§ 課題内容:
下にある医療科学類紹介の抜粋を、最後の文に続けて書き継いでください。

受験生のみなさん、こんにちは。私は筑波大学に入学して今年で4年目になりますが、この医療科学類に入学し勉強することができて本当によかったと思っています。今回は、そんな医療科学類の魅力をみなさんに少しでも伝えられたらと思います。

筑波大学医療科学類の他大学・学科にない魅力は、入学してくる生徒が将来目指しているものがそれぞれ違うという、その柔軟性にあると思っています。臨床検査技師になりたい人、研究者になりたい人、まだどちらとも決めかねている人、など多種多様な将来像を描いている人たちが集まる、それを可能にしているのが医療科学類のカリキュラムです。

医療科学類の授業では、臨床検査技師になるために必要な授業はもちろん、研究者になるために役立つ授業や実習も数多く行われます。昨年度は、様々な分野で活躍されている先生方に、最先端で行われている研究を解説していただく授業が開講されたり、実験動物の遺伝子組み換え、胚操作を実際に見学し、体験する実習を受講したりしました。どの授業もとても刺激的で、学べば学ぶほど自分の学術的視野が広がっていくのを感じました。このような機会はあたりまえにあるものではなく、この医療科学類のカリキュラムならではの特色だと感じています。

私自身は循環器疾患に関わる研究をしたいと考えており、大学に入学するまで臨床検査技師という職業についてはほとんど知りませんでした。別に資格が取れなくてもいいかなあ、と思っていたくらいです。しかし、大学で臨床検査技師の仕事や病院内での役割を学び、実際に病院実習という形で医療現場を知ったこと、また現在の医療現場では当たり前とされる多職種連携に基づき、同大学の医学・看護の学生や、他大学の診療放射線・理学療法を専攻とする学生と合同で課題に取り組むことで、臨床の現場における検査技師という職業にやりがいを感じるようになりました。また、よい研究開発をするためには実際に医療現場を見て理解し、今現場で求められていることはなにか、を考えることが必須であり、それを学生のうちに少しでも経験できたことが、研究職を目指す自分にとってもよい経験になったと思っています。もし仮に、医療の資格を取らないような別の学科で学んでいたら、これらに気付くことすらできなかったかもしれません。

§ 提示資料:
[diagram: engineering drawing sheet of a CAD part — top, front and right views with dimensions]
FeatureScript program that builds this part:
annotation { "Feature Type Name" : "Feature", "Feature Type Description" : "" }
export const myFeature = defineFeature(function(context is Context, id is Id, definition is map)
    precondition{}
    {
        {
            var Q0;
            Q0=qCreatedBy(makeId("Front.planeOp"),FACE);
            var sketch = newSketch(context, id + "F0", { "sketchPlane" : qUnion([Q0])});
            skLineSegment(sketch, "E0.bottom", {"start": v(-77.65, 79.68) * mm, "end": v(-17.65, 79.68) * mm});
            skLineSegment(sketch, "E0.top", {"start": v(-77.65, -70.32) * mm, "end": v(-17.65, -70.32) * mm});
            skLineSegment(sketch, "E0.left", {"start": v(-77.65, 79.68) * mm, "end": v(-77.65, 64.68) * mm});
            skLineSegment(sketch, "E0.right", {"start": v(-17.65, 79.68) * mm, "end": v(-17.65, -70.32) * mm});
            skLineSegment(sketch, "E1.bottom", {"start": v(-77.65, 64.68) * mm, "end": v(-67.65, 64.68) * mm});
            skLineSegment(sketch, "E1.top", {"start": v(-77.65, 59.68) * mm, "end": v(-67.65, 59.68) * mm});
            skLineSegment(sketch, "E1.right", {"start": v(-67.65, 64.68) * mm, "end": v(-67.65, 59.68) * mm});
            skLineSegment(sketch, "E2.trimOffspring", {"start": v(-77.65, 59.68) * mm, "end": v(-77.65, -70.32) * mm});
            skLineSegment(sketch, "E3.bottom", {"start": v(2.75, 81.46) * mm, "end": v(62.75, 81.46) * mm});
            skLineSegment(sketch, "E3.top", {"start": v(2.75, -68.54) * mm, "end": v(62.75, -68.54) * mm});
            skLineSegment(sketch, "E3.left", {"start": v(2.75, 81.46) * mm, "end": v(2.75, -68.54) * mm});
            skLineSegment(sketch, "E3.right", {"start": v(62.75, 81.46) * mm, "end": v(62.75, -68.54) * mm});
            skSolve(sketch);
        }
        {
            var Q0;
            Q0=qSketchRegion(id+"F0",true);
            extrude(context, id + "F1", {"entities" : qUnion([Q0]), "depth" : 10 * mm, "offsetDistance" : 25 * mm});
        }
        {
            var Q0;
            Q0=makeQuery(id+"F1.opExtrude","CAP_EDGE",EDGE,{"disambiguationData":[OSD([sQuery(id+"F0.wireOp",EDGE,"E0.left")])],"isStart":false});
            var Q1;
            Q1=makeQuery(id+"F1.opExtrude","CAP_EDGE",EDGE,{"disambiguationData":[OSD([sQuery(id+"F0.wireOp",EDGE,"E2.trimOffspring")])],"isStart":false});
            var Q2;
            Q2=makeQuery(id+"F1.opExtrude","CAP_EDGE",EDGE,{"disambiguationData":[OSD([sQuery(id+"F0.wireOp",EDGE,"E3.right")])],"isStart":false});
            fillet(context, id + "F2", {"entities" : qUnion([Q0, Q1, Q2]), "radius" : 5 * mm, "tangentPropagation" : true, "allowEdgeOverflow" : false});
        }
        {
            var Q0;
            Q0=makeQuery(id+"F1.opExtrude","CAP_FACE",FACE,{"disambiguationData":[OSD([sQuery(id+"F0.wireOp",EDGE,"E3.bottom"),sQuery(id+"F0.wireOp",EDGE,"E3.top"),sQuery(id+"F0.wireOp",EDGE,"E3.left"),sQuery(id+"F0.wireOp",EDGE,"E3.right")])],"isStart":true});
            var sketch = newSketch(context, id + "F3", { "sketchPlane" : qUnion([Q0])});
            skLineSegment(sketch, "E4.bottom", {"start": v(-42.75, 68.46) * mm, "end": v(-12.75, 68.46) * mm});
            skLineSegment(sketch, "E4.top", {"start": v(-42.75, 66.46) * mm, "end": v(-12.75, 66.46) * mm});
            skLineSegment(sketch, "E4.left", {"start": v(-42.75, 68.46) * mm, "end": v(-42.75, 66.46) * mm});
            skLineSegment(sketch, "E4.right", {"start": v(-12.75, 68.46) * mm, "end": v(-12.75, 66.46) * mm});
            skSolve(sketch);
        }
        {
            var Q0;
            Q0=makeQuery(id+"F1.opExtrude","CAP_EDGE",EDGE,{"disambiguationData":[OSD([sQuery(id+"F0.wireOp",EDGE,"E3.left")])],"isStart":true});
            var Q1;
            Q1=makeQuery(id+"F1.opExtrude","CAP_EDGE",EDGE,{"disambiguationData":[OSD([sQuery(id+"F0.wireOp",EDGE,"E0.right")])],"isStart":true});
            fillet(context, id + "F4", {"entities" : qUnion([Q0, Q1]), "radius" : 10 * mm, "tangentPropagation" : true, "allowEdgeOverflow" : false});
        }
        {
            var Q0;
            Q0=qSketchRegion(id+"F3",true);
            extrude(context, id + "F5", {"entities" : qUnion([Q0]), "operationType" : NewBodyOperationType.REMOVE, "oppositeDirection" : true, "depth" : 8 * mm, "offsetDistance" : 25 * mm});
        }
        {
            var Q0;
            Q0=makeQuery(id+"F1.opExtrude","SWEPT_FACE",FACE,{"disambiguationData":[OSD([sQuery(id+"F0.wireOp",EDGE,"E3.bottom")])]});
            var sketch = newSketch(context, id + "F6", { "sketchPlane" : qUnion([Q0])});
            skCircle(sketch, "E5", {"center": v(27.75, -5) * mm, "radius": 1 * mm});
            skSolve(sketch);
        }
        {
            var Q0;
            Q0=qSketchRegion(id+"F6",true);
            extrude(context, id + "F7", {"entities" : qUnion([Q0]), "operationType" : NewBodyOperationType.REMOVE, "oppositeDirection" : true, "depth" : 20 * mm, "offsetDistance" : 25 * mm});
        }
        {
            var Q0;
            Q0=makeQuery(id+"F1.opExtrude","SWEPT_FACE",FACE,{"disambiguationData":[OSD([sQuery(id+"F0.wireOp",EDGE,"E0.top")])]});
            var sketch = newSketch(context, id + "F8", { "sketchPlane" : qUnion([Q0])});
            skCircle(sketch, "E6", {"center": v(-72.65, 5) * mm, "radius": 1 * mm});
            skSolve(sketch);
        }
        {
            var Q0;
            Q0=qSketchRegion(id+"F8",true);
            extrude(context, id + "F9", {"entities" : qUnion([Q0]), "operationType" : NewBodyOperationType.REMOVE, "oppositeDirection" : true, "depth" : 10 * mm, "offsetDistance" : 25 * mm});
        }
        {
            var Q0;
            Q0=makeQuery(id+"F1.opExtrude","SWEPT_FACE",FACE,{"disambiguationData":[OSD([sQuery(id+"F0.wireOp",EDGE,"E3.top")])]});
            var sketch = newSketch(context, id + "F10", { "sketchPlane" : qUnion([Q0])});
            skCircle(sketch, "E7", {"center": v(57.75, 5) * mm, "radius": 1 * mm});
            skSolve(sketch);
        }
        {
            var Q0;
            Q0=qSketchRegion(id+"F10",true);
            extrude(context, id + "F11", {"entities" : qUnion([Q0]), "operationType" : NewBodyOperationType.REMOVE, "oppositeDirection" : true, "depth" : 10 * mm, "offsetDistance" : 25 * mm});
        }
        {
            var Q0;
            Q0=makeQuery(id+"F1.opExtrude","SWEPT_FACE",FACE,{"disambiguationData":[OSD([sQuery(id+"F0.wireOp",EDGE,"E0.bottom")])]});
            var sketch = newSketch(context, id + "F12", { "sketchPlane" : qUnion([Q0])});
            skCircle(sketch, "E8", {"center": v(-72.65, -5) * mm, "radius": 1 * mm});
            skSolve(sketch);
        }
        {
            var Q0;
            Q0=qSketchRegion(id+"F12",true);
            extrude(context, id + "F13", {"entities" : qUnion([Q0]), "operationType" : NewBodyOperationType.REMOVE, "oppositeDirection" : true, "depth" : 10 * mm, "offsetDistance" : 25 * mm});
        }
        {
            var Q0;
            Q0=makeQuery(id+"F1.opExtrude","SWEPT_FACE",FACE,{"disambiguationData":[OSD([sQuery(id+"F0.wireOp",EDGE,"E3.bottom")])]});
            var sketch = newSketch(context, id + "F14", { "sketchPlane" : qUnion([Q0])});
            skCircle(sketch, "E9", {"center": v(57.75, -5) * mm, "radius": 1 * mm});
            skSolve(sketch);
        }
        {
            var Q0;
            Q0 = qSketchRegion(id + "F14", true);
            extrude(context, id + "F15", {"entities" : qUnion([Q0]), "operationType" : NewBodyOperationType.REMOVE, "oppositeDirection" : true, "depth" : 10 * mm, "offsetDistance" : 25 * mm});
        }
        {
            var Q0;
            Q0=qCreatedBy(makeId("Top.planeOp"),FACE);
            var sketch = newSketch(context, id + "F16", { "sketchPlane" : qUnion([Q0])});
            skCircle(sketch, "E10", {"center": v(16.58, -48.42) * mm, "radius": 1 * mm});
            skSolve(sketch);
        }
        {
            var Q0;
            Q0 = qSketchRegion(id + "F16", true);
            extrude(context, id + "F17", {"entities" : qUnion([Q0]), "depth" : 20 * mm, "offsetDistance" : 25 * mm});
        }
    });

§ 解答出力:
また、医療科学類では先に述べた通り、将来目指す職業がみな同じという訳ではありません。これは一見当たり前のことように思えますが、通常医療系の学部学科では、医学部で学ぶ学生、看護学部で学ぶ学生は、それぞれ9割は医師、看護師になるように、ほとんどの学生の進路は同じです。しかし医療科学類では、学生の進路はそれぞれ異なります。臨床検査技師、研究職、はたまた一般企業と、将来が異なる者同士が集まることによって、お互いに刺激しあい、様々な観点から話ができることもとても自分の成長につながったと感じています。

医療科学類では他の大学・学科では経験できないような、貴重で恵まれた環境が整っています。これらは臨床検査技師、研究職を目指すみなさんをより一層高めてくれるはずです。みなさんの入学を心よりお待ちしています。

岩橋 優花さん

筑波大学大学院
人間総合科学研究科
フロンティア医科学専攻1年

私は、祖母の病気をきっかけに「自己免疫疾患の研究をしたい」と考え、研究ができる環境のある大学を探し、医療科学類にたどり着きました。オープンキャンパスで話した医療科学類の先輩方は皆楽しそうに大学生活や自分の研究の話をされており、きらきらと輝いて見えました。その姿が印象的で、医療科学類で学びたいという気持ちがより強くなったのを覚えています。そして入学後、4年生の卒業研究から現在まで自己免疫疾患について遺伝子の観点から研究をしています。高校生の頃に考えていたほど研究は簡単なものではないですが、自分の興味のある研究ができ、とても有意義な時間を過ごしています。

また、筑波大学は留学生が多い大学です。大学内を歩いていると、日本語、英語、中国語、そして何語か分からない言葉が同時に耳に入り、ここは本当に日本なのかな?と思うこともあります。医療科学類でも留学生とともに授業や実習を行うことがあり、自分が知らないことを英語で学んだり伝えたりすることは難しかったですが、今振り返れば良い経験をさせてもらえたなと感謝しています。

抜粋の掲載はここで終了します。